Schulz Named Dean of Engineering

Tim Schulz has accepted appointment as Michigan Tech’s next dean of engineering effective July 1, Provost Dave Reed has announced.

Schulz came to the university in 1992 as an assistant professor and now chairs the Department of Electrical and Computer Engineering. He is the department’s Dave House Professor and directs the Center for Integrated Systems in Sensing, Imaging and Communications.

“The search committee did a great job,” Reed said. “They gave the university community a very strong pool of applicants. The decision was difficult because the candidates were so good.”

Schulz was selected in part because of his views on the college’s future. “He has had a very positive influence on his department,” Reed said. “But in particular, we were impressed by his vision for the college and his enthusiasm for working with people across a wide variety of disciplines.”

“Tim’s hiring is the successful end of 10 months of hard work by our search committee,” said Professor Alex Mayer of the Department of Geological and Mining Engineering and Sciences, the committee chair. “We started with more than 40 excellent applicants and eventually narrowed the pool to five.

“It was especially difficult to recommend a ‘best’ candidate, due to the exceptional quality of the finalists. We are very pleased that Tim has accepted the position—the committee agreed that Tim has the broad vision and the management skills to lead the college to even greater prominence,” Mayer added. “We are also impressed that during Tim’s tenure as chair, he has managed to maintain a first-rate reputation in his field, while at the same time significantly elevating the quality of his department.”

The current dean of engineering, Robert Warrington, has completed his appointment and now directs the Institute for Interdisciplinary Studies.

“We have been fortunate to have someone of Bob’s caliber as dean,” Reed said. “Under his direction, the college has seen impressive growth in its research and graduate programs, as well as the addition of new undergraduate degrees.

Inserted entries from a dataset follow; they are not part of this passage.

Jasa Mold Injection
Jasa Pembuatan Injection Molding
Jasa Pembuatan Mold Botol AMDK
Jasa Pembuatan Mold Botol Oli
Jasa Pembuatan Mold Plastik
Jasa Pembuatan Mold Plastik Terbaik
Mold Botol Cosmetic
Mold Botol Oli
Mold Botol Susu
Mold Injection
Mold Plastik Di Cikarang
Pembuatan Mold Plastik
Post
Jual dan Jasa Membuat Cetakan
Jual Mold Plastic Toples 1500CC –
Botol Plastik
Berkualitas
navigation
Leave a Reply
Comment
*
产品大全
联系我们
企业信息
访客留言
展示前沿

We’re grateful for his leadership.”

Schulz said he was looking forward to working with all of the college’s constituencies.

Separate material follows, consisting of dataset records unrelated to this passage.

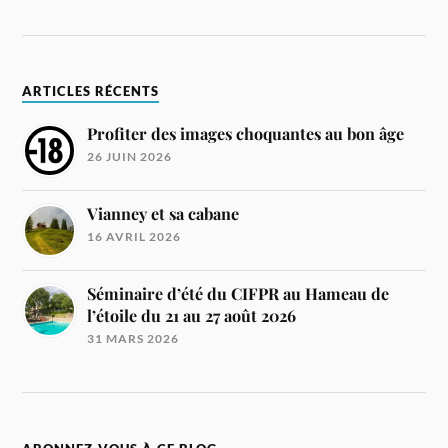
ARTICLES RÉCENTS
Profiter des images choquantes au bon âge
26 JUIN 2026
Vianney et sa cabane
16 AVRIL 2026
Séminaire d’été du CIFPR au Hameau de
l’étoile du 21 au 27 août 2026
31 MARS 2026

“Michigan Tech’s College of Engineering has a talented and dedicated faculty and staff, a strong record of providing outstanding engineering education and a wonderfully successful and supportive alumni base,” Schulz said. “I am excited and honored to have the opportunity to lead the college to a new level of greatness.”

The success of the College of Engineering relies on how well it compares with engineering schools throughout the US, Schulz said. “I want our academic programs to be recognized as the best in the state and our research programs to attain positions of prominence among the finest public engineering schools in the nation,” he said.

That will require enhanced research and graduate programs, including dramatic increases in the quantity and quality of graduates from the college’s PhD programs.

That, in turn, will require an investment in people. “I want to see the graduates of our doctoral programs advance to important, high-impact positions in academia, industry and government laboratories,” said Schulz. “To do that, we must have a focused, aggressive investment in our faculty; in other words, we must attract the best faculty at all ranks and retain the highly productive faculty we already have.”

In addition, the college should help ensure that all Michigan Tech students receive a broad-based technological education. He also stressed the importance of promoting engineering as a profession throughout the state and region.

The college is already graduating more women than most engineering schools, Schulz said. However, Michigan Tech should aim to be the “preeminent engineering school for the education of women,” graduating the highest percentage of women in engineering among the nation’s top public engineering schools.

Schulz is a fellow in SPIE—The International Society for Optical Engineering and the topical editor for signal processing for the Journal of the Optical Society of America. He has also served on the editorial boards for Applied Optics and IEEE Transactions on Image Processing.

In his research, Schulz applies statistical signal-processing techniques to computational imaging and signal analysis. His methods have been used to clarify images from the Hubble Space Telescope and to miniaturize high-quality cameras for military surveillance and commercial applications. His work has been widely published, and he has been principal investigator or co-principal investigator on approximately $5 million in funding from agencies such as the National Science Foundation, the Army Research Laboratory and the Air Force Office of Scientific Research.

Michigan Technological University is a public research university founded in 1885 in Houghton, Michigan, and is home to more than 7,000 students from 55 countries around the world. Consistently ranked among the best universities in the country for return on investment, Michigan’s flagship technological university offers more than 120 undergraduate and graduate degree programs in science and technology, engineering, computing, forestry, business and economics, health professions, humanities, mathematics, social sciences, and the arts. The rural campus is situated just miles from Lake Superior in Michigan's Upper Peninsula, offering year-round opportunities for outdoor adventure.